Mit Recht weist der Senat auch darauf hin, dass das OLG Düsseldorf die Möglichkeit einer Vor- und Nacherbeinsetzung überhaupt nicht in Erwägung gezogen hat.

Jenseits der Kritik an der unzureichenden Auslegung des Testaments durch das Beschwerdegericht, stellt diese Entscheidung klar, dass der Hinzuerwerb von Vermögenswerten nach der Testamentserrichtung an der zur Überzeugung des Gerichts gegebenen Erbeinsetzung nur dann etwas ändert, wenn im Einzelfall im Wege ergänzender Auslegung festgestellt werden kann, dass der Regelungsplan des Erblassers den nachfolgenden, unvorhergesehenen Vermögenserwerb nicht erfassen sollte. Nach den allgemein anerkannten Regeln der ergänzenden Testamentsauslegung muss dieser Wille jedoch eine, wenn auch noch so unvollkommene Andeutung im Testament gefunden haben.

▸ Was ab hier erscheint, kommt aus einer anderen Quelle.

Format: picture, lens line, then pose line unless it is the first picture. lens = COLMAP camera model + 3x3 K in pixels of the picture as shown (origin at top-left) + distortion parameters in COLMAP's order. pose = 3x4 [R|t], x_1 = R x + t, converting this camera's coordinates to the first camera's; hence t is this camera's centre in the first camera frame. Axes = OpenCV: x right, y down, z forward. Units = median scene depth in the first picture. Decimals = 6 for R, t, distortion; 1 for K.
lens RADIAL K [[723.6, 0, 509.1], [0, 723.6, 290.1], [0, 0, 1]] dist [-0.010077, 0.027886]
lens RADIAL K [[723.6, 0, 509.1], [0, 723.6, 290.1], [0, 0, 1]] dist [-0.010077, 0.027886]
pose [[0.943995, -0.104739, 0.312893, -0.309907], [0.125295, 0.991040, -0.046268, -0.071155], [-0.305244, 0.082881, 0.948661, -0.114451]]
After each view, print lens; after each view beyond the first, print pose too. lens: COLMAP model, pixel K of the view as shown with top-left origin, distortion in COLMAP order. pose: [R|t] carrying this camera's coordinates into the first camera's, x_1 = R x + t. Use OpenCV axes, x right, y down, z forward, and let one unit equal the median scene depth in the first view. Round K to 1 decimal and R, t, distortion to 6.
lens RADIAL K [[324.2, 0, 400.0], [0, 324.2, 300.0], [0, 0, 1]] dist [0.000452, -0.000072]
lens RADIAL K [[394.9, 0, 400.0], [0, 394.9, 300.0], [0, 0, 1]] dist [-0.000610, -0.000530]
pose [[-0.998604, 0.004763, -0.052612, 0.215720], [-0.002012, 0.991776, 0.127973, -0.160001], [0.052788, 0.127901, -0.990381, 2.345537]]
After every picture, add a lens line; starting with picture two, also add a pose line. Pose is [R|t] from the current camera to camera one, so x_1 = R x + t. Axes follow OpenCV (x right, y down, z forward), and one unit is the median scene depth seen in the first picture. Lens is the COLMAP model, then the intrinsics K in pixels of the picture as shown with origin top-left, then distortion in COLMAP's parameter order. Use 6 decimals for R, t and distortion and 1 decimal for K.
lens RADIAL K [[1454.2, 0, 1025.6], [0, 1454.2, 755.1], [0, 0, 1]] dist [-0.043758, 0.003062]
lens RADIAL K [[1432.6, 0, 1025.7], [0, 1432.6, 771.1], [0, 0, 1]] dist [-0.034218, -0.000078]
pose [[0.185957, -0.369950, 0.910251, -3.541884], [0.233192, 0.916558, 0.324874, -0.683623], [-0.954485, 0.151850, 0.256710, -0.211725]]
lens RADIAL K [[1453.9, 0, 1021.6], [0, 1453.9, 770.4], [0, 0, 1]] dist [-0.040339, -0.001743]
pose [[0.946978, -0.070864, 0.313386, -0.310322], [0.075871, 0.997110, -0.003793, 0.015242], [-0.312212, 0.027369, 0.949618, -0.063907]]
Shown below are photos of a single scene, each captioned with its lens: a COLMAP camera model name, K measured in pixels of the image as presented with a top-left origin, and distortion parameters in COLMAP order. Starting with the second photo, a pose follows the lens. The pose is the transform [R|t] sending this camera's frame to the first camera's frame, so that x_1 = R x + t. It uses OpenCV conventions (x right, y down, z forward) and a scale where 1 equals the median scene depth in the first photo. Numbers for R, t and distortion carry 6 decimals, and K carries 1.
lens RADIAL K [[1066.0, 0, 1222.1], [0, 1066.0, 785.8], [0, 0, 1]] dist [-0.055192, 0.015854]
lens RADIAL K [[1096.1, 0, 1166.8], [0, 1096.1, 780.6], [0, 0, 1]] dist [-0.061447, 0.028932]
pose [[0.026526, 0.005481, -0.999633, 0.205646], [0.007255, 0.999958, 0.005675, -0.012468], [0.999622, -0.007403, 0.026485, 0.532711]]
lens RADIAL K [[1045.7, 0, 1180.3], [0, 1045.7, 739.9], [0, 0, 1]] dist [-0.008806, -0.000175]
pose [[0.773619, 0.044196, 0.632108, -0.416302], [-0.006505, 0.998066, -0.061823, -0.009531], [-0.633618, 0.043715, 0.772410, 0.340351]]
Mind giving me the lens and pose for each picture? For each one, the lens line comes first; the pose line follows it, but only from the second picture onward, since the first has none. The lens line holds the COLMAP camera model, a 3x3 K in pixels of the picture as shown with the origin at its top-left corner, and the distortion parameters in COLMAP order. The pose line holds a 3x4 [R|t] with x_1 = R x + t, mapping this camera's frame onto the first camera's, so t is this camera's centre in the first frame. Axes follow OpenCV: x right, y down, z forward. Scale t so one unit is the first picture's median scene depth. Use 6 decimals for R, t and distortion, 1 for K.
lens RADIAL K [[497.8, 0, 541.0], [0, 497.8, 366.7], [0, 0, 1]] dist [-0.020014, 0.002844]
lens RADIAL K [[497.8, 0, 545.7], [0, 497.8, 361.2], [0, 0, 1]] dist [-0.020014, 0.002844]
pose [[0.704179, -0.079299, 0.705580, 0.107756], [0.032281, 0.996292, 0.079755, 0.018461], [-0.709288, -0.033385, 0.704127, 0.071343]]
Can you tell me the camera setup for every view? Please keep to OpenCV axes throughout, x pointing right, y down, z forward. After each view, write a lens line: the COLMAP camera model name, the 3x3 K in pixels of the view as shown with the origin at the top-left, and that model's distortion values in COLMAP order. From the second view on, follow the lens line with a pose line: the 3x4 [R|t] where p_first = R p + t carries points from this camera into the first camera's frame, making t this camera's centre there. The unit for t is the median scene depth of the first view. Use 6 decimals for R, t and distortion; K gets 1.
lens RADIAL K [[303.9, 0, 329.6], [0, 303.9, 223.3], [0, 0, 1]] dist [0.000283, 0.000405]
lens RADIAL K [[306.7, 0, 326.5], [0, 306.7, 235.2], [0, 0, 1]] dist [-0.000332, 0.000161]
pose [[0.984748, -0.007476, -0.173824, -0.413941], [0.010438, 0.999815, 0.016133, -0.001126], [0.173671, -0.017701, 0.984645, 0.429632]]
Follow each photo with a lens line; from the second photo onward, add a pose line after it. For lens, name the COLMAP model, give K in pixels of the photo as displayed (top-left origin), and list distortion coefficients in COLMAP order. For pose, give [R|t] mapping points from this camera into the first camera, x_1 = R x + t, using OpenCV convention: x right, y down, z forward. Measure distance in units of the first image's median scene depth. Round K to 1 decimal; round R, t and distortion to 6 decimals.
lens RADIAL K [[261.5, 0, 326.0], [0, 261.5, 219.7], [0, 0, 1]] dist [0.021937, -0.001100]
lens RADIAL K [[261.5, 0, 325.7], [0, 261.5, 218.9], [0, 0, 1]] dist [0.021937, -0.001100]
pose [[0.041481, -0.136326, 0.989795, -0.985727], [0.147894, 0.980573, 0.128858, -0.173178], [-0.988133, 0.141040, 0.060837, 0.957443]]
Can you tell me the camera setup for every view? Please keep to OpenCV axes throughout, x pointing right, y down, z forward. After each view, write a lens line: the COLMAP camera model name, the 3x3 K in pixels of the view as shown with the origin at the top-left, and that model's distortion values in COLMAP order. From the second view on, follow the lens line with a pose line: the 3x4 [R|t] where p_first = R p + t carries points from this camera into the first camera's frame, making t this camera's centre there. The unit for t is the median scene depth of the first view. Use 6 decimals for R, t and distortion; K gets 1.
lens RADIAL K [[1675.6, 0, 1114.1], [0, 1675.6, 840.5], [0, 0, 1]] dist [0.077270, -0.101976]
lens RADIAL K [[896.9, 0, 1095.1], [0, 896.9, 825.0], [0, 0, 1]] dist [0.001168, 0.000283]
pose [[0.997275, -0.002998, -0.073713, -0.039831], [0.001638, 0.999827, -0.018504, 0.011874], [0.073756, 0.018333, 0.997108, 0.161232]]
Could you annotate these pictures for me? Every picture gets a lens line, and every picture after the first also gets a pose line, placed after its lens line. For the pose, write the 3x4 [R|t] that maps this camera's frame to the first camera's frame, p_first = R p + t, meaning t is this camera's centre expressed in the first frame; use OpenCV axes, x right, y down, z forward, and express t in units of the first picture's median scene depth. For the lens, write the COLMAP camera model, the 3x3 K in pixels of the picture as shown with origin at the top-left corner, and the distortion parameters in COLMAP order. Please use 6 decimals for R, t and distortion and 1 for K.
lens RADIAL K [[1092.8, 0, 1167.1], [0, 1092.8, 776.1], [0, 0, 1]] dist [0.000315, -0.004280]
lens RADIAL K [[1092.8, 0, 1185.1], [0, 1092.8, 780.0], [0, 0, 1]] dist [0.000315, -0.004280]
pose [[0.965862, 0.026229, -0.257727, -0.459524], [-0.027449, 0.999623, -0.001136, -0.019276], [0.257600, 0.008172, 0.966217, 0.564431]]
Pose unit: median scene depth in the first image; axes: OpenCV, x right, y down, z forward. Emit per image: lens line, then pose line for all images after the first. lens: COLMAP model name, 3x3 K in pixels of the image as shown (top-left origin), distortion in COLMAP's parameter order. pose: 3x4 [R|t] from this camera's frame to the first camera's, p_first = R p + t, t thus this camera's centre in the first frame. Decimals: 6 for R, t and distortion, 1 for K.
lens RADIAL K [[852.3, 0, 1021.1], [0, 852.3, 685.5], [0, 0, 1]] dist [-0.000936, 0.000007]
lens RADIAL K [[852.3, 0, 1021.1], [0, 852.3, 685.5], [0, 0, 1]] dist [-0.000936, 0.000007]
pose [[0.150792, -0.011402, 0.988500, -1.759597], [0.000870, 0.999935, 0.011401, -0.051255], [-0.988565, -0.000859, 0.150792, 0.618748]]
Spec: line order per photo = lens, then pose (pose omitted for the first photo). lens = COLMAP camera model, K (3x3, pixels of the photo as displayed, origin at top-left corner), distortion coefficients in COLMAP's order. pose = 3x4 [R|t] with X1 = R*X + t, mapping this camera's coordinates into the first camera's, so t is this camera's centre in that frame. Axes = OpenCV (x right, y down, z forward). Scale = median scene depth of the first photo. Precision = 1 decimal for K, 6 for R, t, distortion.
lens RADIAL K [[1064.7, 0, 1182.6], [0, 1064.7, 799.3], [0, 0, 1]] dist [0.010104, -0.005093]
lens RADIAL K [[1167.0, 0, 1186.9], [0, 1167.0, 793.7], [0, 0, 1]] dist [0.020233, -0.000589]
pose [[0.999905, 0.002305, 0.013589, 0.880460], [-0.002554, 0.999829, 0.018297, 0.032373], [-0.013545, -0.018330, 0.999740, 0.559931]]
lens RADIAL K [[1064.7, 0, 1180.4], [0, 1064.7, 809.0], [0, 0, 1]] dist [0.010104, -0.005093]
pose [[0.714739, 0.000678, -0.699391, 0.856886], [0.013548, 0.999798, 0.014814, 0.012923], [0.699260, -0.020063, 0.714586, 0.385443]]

Diese Auslegung kann dazu führen, dass in Höhe des später erworbenen Vermögens eine Teilerbeinsetzung der gesetzlichen Erben gemäß § 2088 Abs. 1 BGB verfügt worden ist (MüKoBGB/Rudy, 6. Aufl. 2013, § 2088, Rn. 12; Staudinger/Otte, BGB, Neubearbeitung 2013, § 2087, Rn. 27). Im Anschluss an Otte (a.a.O.) ist im Rahmen der ergänzenden Auslegung zu differenzieren: Stand für den Erblasser die Person des Zuwendungsempfängers und dessen Begünstigung am Nachlass im Vordergrund, so ändert sich durch den weiteren Vermögenserwerb nichts (vgl. BGH, BeckRS 2016, 18927). Kam es ihm dagegen darauf an, dem Zuwendungsempfänger gerade den Vermögenswert zukommen zu lassen, so kann für das später hinzuerworbene Vermögen die Auslegungsregel des § 2088 Abs. 1 BGB zum Zuge kommen. Ist ein derartiger Erblasserwille nicht feststellbar, so greift zwar die Auslegungsregel des § 2087 Abs. 2 BGB ein, jedoch kann der spätere Vermögenserwerb einen Anfechtungsgrund als Motivirrtum gem. § 2078 Abs. 2 Alt. 1 BGB liefern.

Redaktion beck-aktuell, 30. August 2017.